During the month, sensitive residents encountered unhealthy air conditions as pollution dominated TAQCC charts, pushing up the index between 100 and 150 for 18 days.
The remaining 12 days of the month had 'moderate' air quality with not a single day of 'good' AQI.
Things become worse if the air quality chart of January 2017 is reviewed. At the time, the overcrowded metropolis again did not see a single day of good air and residents breathed in ‘unhealthy’ air conditions for two days, with the index hovering above 150.
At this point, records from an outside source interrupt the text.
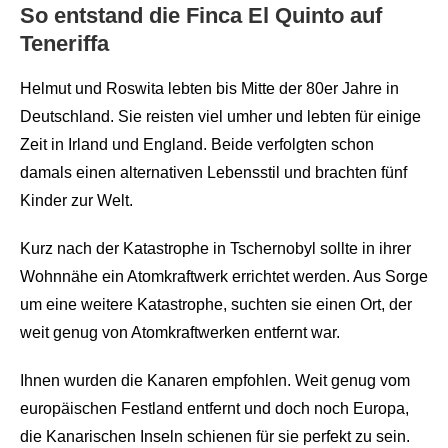
So entstand die Finca El Quinto auf
Teneriffa
Helmut und Roswita lebten bis Mitte der 80er Jahre in
Deutschland. Sie reisten viel umher und lebten für einige
Zeit in Irland und England. Beide verfolgten schon
damals einen alternativen Lebensstil und brachten fünf
Kinder zur Welt.
Kurz nach der Katastrophe in Tschernobyl sollte in ihrer
Wohnnähe ein Atomkraftwerk errichtet werden. Aus Sorge
um eine weitere Katastrophe, suchten sie einen Ort, der
weit genug von Atomkraftwerken entfernt war.
Ihnen wurden die Kanaren empfohlen. Weit genug vom
europäischen Festland entfernt und doch noch Europa,
die Kanarischen Inseln schienen für sie perfekt zu sein.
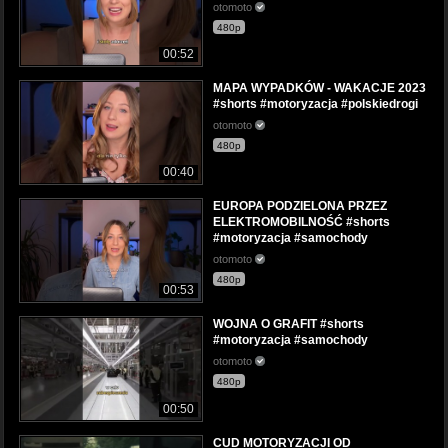
otomoto
480p
00:52
MAPA WYPADKÓW - WAKACJE 2023
#shorts #motoryzacja #polskiedrogi
otomoto
480p
00:40
EUROPA PODZIELONA PRZEZ
ELEKTROMOBILNOŚĆ #shorts
#motoryzacja #samochody
otomoto
480p
00:53
WOJNA O GRAFIT #shorts
#motoryzacja #samochody
otomoto
480p
00:50
CUD MOTORYZACJI OD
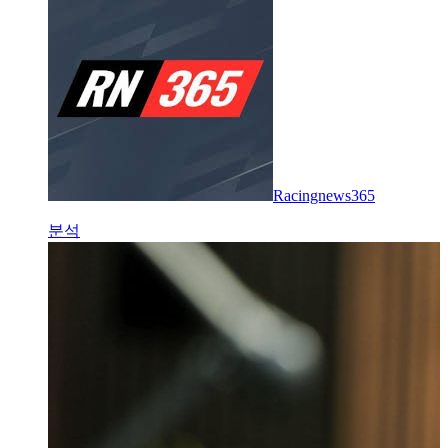
Racingnews365
분석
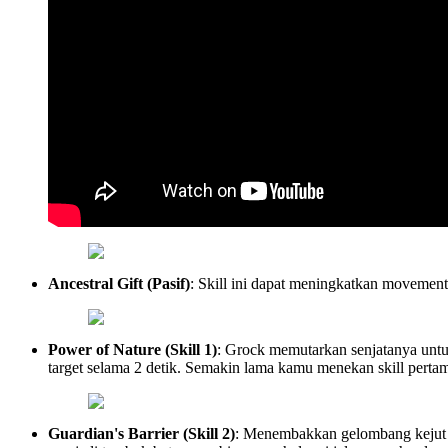
Ancestral Gift (Pasif)
: Skill ini dapat meningkatkan movement
Power of Nature (Skill 1)
: Grock memutarkan senjatanya untu
target selama 2 detik. Semakin lama kamu menekan skill perta
Guardian's Barrier (Skill 2)
: Menembakkan gelombang kejut ke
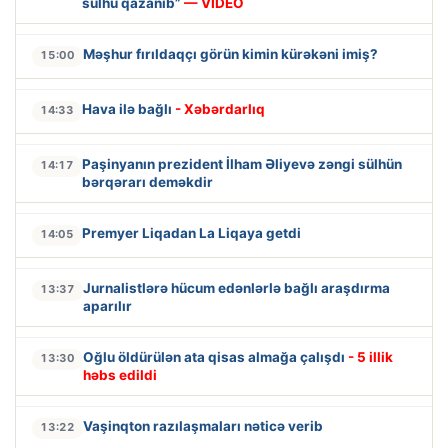
sülhü qazanıb”
— VİDEO
Məşhur fırıldaqçı görün kimin kürəkəni imiş?
15:00
Hava ilə bağlı
- Xəbərdarlıq
14:33
Paşinyanın prezident İlham Əliyevə zəngi sülhün
14:17
bərqərarı deməkdir
Premyer Liqadan La Liqaya getdi
14:05
Jurnalistlərə hücum edənlərlə bağlı araşdırma
13:37
aparılır
Oğlu öldürülən ata qisas almağa çalışdı
- 5 illik
13:30
həbs edildi
Vaşinqton razılaşmaları nəticə verib
13:22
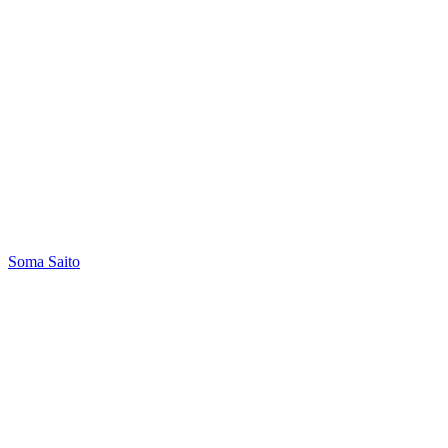
Soma Saito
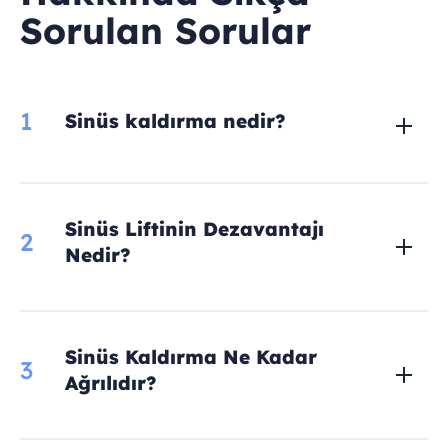
Sorulan Sorular
1
Sinüs kaldırma nedir?
Sinüs Liftinin Dezavantajı
2
Nedir?
Sinüs Kaldırma Ne Kadar
3
Ağrılıdır?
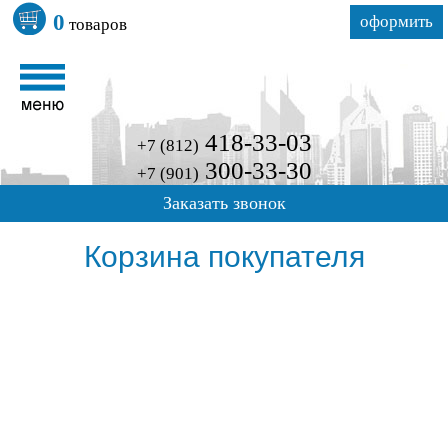
0
оформить
товаров
418-33-03
+7 (812)
300-33-30
+7 (901)
Заказать звонок
Корзина покупателя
The rest of the month passed with air pollution forcing sensitive groups indoors for 17 days with the AQI between 101 and 150. In the remaining 12 days, air quality was in the ‘moderate’ range.
AQI standards have been the function of the High Council for Environmental Protection since 2012. Reportedly, the procedure is a translation of the 2012 version of standards set by the United States Environmental Protection Agency that is no longer in use today.
Pollutants measured to determine air quality include carbon monoxide, nitrogen dioxide, sulfur dioxide, ground-level ozone and particulate matter (PM2.5 and PM10). AQI figures are calculated based on the concentration of pollutants.
Poor air quality has long been a danger for most metropolises in Iran causing over 12,000 pollution-related deaths in the fiscal that ended in March 2017, the Ministry of Health reported.
Seemingly things are getting better regarding, at least in Tehran. This could either be thanks to nature's help or assorted healing measures taken by municipal bodies.
In November 2018, Tehran Municipality implemented the Air Pollution Reduction (APR) in a new effort to improve air quality.
APR bars dilapidated vehicles from the roads and violators are fined. All four and two-wheelers in the metropolis must go for the inspections and acquire conformity cards showing that the vehicle is roadworthy.
Another scheme introduced in 2005 is the odd-even rule which aims to curb air pollution and traffic congestion in Tehran.
As per the odd-even rule, cars are only allowed to enter the designated ‘restricted zone’ on alternate days depending on the odd and even number of the license plate. The restricted zone is an 88.5 square kilometer area in central Tehran limited by Imam Ali Expressway in the east, Navvab Expressway and Chamran Highway in the west, Besat Expressway in the south and Hemmat Expressway in the north. Saturday is earmarked for cars with the last even digit and Friday, being the weekend, is not included in the scheme.